**DOKUMENTTEXT**
○ ○ ○ ○
Das erst in diesem Jahr auf Deutsch erschienene Buch von Amos Oz trägt den gleichzeitig herausfordernden und im besten Sinne friedensbewegten Titel «Liebe Fanatiker». Der Autor widmet es seinen vier Enkeln. Das schmale Bändchen enthält drei Essays, in denen Oz sich vor dem Hintergrund seiner eigenen Lebenserfahrungen mit der Frage auseinandersetzt, wie man zum Fanatiker werden kann und was man aus der Geschichte über die Exzesse des Fanatismus lernen kann. Es versteht sich, dass Amos Oz dabei vor allem Erscheinungen von politischem und religiösem Fanatismus im Zusammenhang mit dem seit hundert Jahren brodelnden israelisch-palästinensischen Konflikt unter die Lupe nimmt.
Eindringlich kommt er auch auf Gründe für den Untergang früherer israelischer Reiche zu sprechen. Von frühester Kindheit an, erzähle man den Leuten, dass die Zerstörung des Zweiten Tempels in Jerusalem durch die Römer auf interne Streitigkeiten und grundlosen Hass unter dem eigenen Volk zurückzuführen sei. Das Gleiche werde auch zur Zerstörung des Ersten Tempels durch die Babylonier erzählt.
Doch das seien falsche Erklärungen, schreibt Amos Oz. «An den früheren Zerstörungen sind die Fanatiker schuld, die jedes Mass und jeden Sinn für die Realität verloren und das Volk Israel hochmütig zu einer Auseinandersetzung mit Mächten geführt hatten, die um ein Vielfaches stärker gewesen waren als sie selbst. Auch dem Staat Israel von heute drohe eine ähnliche Gefahr, meint der Autor, «wenn unsere jetzigen Fanatiker weiterhin mit dem Kopf gegen die Wand rennen».
○ ○ ○ ○
(Seitenweise Textauszüge)

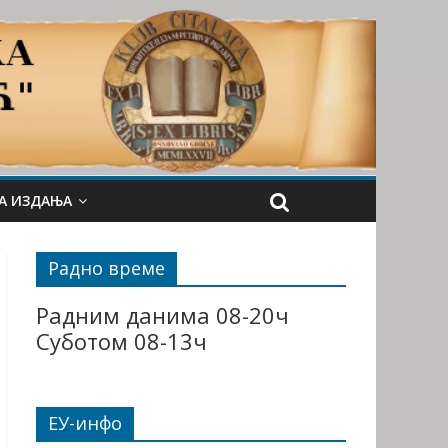
А ИЗДАЊА
Радно време
Радним данима 08-20ч
Суботом 08-13ч
ЕУ-инфо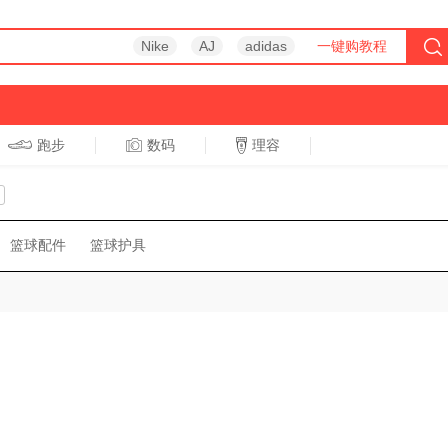
Nike
AJ
adidas
一键购教程
跑步
数码
理容
跑步
休闲
篮球配件
篮球护具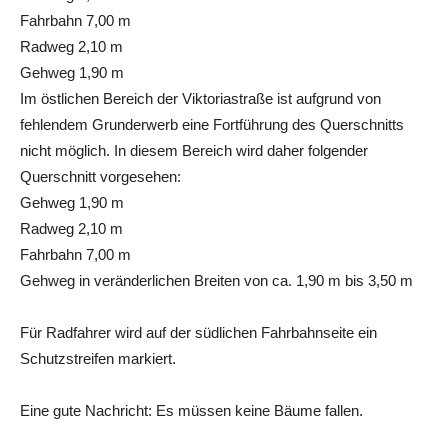
Fahrbahn 7,00 m
Radweg 2,10 m
Gehweg 1,90 m
Im östlichen Bereich der Viktoriastraße ist aufgrund von
fehlendem Grunderwerb eine Fortführung des Querschnitts
nicht möglich. In diesem Bereich wird daher folgender
Querschnitt vorgesehen:
Gehweg 1,90 m
Radweg 2,10 m
Fahrbahn 7,00 m
Gehweg in veränderlichen Breiten von ca. 1,90 m bis 3,50 m
Für Radfahrer wird auf der südlichen Fahrbahnseite ein
Schutzstreifen markiert.
Eine gute Nachricht: Es müssen keine Bäume fallen.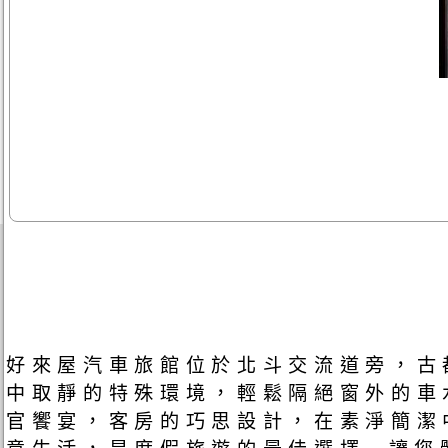
好來屋汽車旅館位於北斗交流道旁，古
中取靜的特殊環境，輕鬆隔絕窗外的車
官饗宴，客房的巧思設計，在素淨簡潔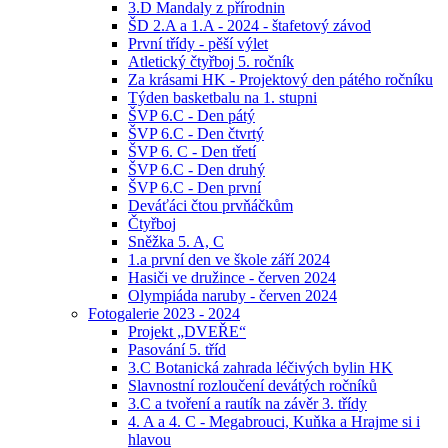
3.D Mandaly z přírodnin
ŠD 2.A a 1.A - 2024 - štafetový závod
První třídy - pěší výlet
Atletický čtyřboj 5. ročník
Za krásami HK - Projektový den pátého ročníku
Týden basketbalu na 1. stupni
ŠVP 6.C - Den pátý
ŠVP 6.C - Den čtvrtý
ŠVP 6. C - Den třetí
ŠVP 6.C - Den druhý
ŠVP 6.C - Den první
Deváťáci čtou prvňáčkům
Čtyřboj
Sněžka 5. A, C
1.a první den ve škole září 2024
Hasiči ve družince - červen 2024
Olympiáda naruby - červen 2024
Fotogalerie 2023 - 2024
Projekt „DVEŘE“
Pasování 5. tříd
3.C Botanická zahrada léčivých bylin HK
Slavnostní rozloučení devátých ročníků
3.C a tvoření a rautík na závěr 3. třídy
4. A a 4. C - Megabrouci, Kuňka a Hrajme si i
hlavou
○ ○ ○ ○
**AUFGABEN**
[1] Wem widmet Amos Oz laut dem Text über das Buch «Liebe Fanatiker» dieses Buch?
[2] Führe den Text über das Buch «Liebe Fanatiker» nach seinem letzten Satz weiter.

**ANTWORTEN**
[1] Seinen vier Enkeln.

[2]
Zwei Staaten in Palästina
Amos Oz gehörte zwar zu den Mitgründern der inzwischen politisch zu einer Randbewegung gewordenen und zersplitterten Friedensbewegung in Israel, aber er war nie ein naiver Pazifist. Er diente mehrere Jahre in der Armee und war aktiver Soldat im Sechstagekrieg von 1967. Doch er blieb bis zu seinem Tod überzeugt, dass nur durch die Schaffung eines zweiten Staates für die Palästinenser an der Seite Israels eine einigermassen stabile und gerechte Lösung des israelisch-palästinensischen Konflikts möglich sein werde. Weil die Regierung Netanyahu sich trotz früherer Lippenbekenntnisse nie ernsthaft für dieses Projekt eingesetzt hat, macht Amos Oz in seinem Essay-Band «Liebe Fanatiker» aus seiner Abneigung gegen diese Führung auch kein Geheimnis.
In einem Interview im deutschen Fernsehen wartete er zur umstrittenen Verlegung der US-Botschaft von Tel Aviv nach Jerusalem mit einer verblüffenden Idee auf. Alle Länder, meinte er, sollte Präsident Trumps Beispiel folgen und ihre Botschaften ebenfalls nach Jerusalem verlegen. Aber gleichzeitig, fügte er hintergründig hinzu, sollten alle diese Länder eine eigene Botschaft in Ostjerusalem als Hauptstadt des palästinensischen Staates eröffnen.
Israel ist durch das Verstummen dieser starken, unbestechlichen und mitfühlenden Stimme ärmer geworden. Aber auch all jene werden sie vermissen, die die Möglichkeit einer Friedenslösung für den verwickelten Palästinakonflikt nicht prinzipiell für eine Fata Morgana halten.